Reproduce the passage of the interview excerpt below from "I like the fact" to "and various installations.".

- EXCERPT PROVIDED:
^^^^^^^^^^^^^^^^

The Dirt Factory continues the theme of a number of your recent exhibitions, such as Sick at Conical Gallery in Melbourne.

The Dirt Factory is a development of some of the ideas I explored in Excelsior 3000, Super Interactive Toilets [2001]. However with this new project I have tried to push the idea of the body a lot further into a more perverse, psychopathological realm of abject material like dirt and shit. I’m interested in dirt as transformative material, as a metaphor for bodily decay and uselessness.

I like the fact that The Dirt Factory is kind of ugly and fucked up. It needs to be because the material I am dealing with in the exhibition looks at the story behind Kellogg’s Corn Flakes, which is quite strange. Dr John Harvey Kellogg was obsessed with the proper functioning of one’s bowels and there are parallels with that and the whole contemporary detox industry; this idea of cleansing and cleaning as a kind of transformation of the body. Philip Samartzis did the soundtrack for the show, with a soundscape of the human body as a form of plumbing. So in addition to the sound, there are lots of drawings, animations and various installations.

While these are familiar themes in your work, The Dirt Factory and Sick also evidence a rather dramatic shift in your practice away from interactive media to mixed media installation, with a strong emphasis on drawing; in other words, low tech, hand-made media.
Ian Haig Ian Haig
I’ve always drawn. Most of my installations began as drawings first. Over the last 5 years I’ve been incorporating drawing into various exhibitions. I’ve always worked across media and I am interested in hybridity in a pluralistic and expanded sense. It’s really more about what services an idea at a particular time. This new body of work is exploring notions of fanaticism, so it seemed crude sculptures and drawings would be well suited to such a theme.

Everyone likes to classify artists, maybe this is prescribed from the way cultural funding works in Australia: you’re either a visual artist, a performance artist, a media artist or a video artist. I’ve never subscribed to these categories. I am an artist; when I am drawing I am the same artist as when I am making an interactive installation or when I am making a video or whatever. Working across media you challenge that classification, so no one really knows what you are, which I like, in a perverse way.

Does this shift away from interactive media reflect an attitude to the concept of interactive art?

Interactive art is really about foregrounding the control the artist has over the user. In this sense interactivity is really a fiction I think. I have always found the notion of choice in interactive media quite odd. It’s art, not online shopping. As an artist I want to impose my aesthetic and sensibility onto people, I don’t want them to have a choice about it. My take on interactivity, therefore, has been very different from other artists. I’ve always tried to screw with it a bit as I had problems with this whole idea of a digital imperative, of technology and the computer leading the art. This new work is a bit of a break from that.

You’ve raised the thorny issue of arts funding in Australia. What is your sense of the current state of media art, from a curatorial and institutional perspective?

^^^^^^^^^^^^^^^^

- GIVEN RECORDS:
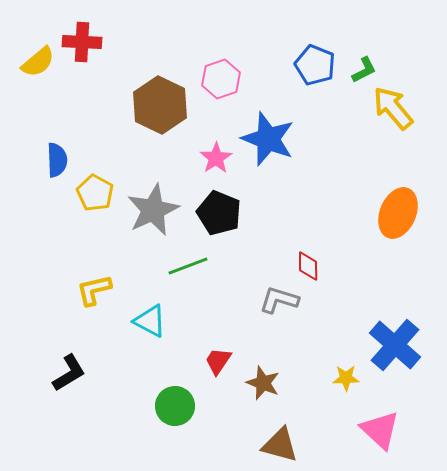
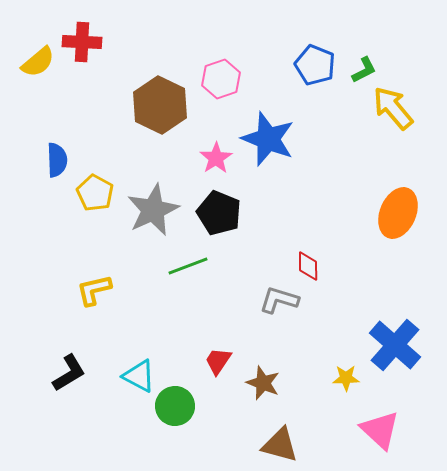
cyan triangle: moved 11 px left, 55 px down
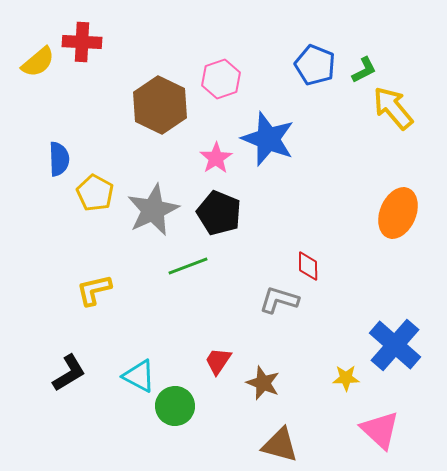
blue semicircle: moved 2 px right, 1 px up
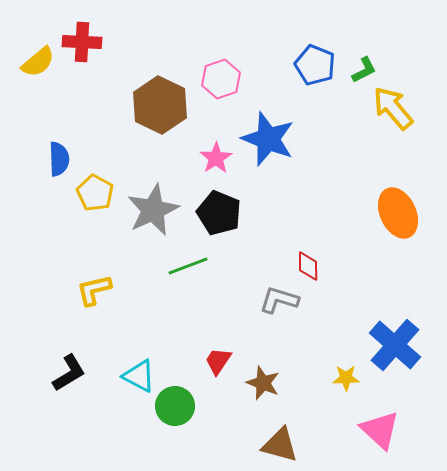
orange ellipse: rotated 48 degrees counterclockwise
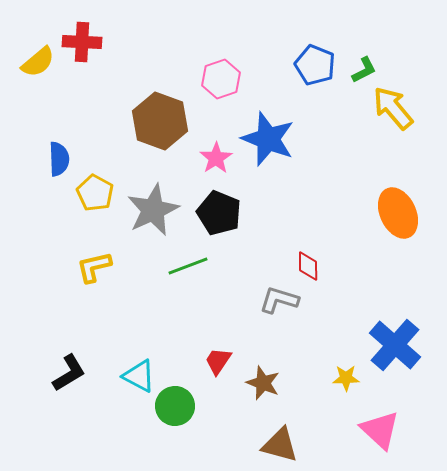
brown hexagon: moved 16 px down; rotated 6 degrees counterclockwise
yellow L-shape: moved 23 px up
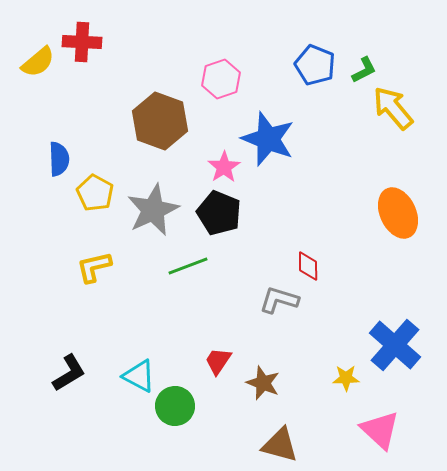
pink star: moved 8 px right, 9 px down
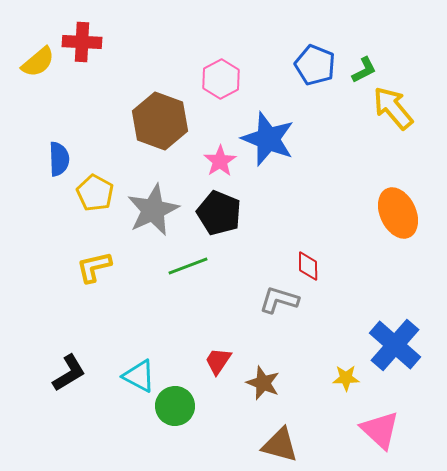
pink hexagon: rotated 9 degrees counterclockwise
pink star: moved 4 px left, 6 px up
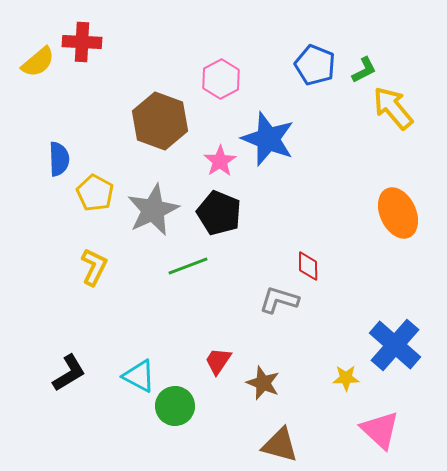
yellow L-shape: rotated 129 degrees clockwise
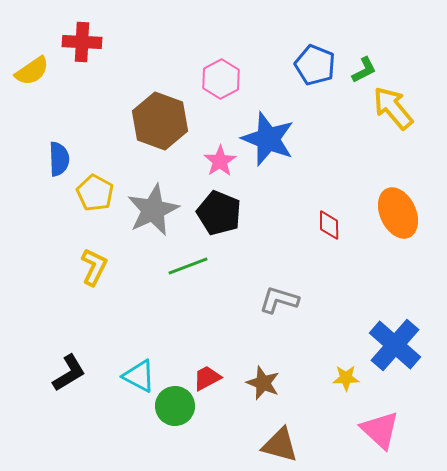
yellow semicircle: moved 6 px left, 9 px down; rotated 6 degrees clockwise
red diamond: moved 21 px right, 41 px up
red trapezoid: moved 11 px left, 17 px down; rotated 28 degrees clockwise
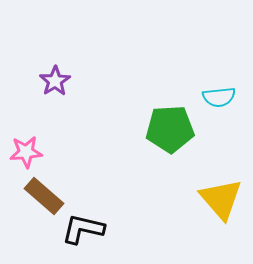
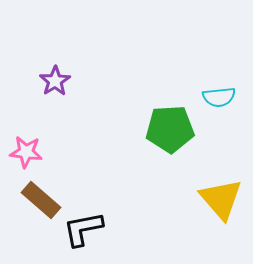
pink star: rotated 12 degrees clockwise
brown rectangle: moved 3 px left, 4 px down
black L-shape: rotated 24 degrees counterclockwise
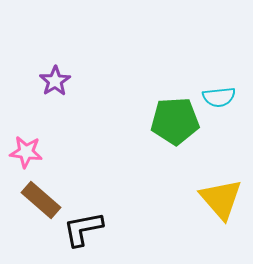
green pentagon: moved 5 px right, 8 px up
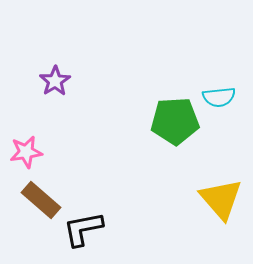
pink star: rotated 16 degrees counterclockwise
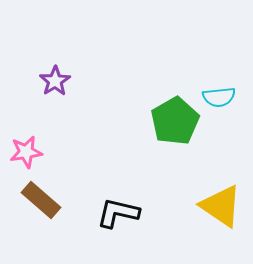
green pentagon: rotated 27 degrees counterclockwise
yellow triangle: moved 7 px down; rotated 15 degrees counterclockwise
black L-shape: moved 35 px right, 16 px up; rotated 24 degrees clockwise
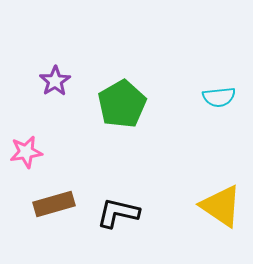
green pentagon: moved 53 px left, 17 px up
brown rectangle: moved 13 px right, 4 px down; rotated 57 degrees counterclockwise
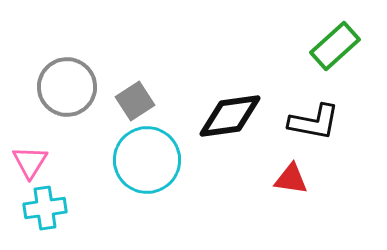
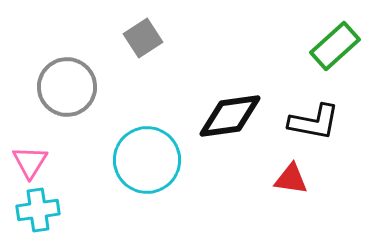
gray square: moved 8 px right, 63 px up
cyan cross: moved 7 px left, 2 px down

^^^^^^^^^^^^^^^^

- PROBLEM SOLUTION:
I like the fact that The Dirt Factory is kind of ugly and fucked up. It needs to be because the material I am dealing with in the exhibition looks at the story behind Kellogg’s Corn Flakes, which is quite strange. Dr John Harvey Kellogg was obsessed with the proper functioning of one’s bowels and there are parallels with that and the whole contemporary detox industry; this idea of cleansing and cleaning as a kind of transformation of the body. Philip Samartzis did the soundtrack for the show, with a soundscape of the human body as a form of plumbing. So in addition to the sound, there are lots of drawings, animations and various installations.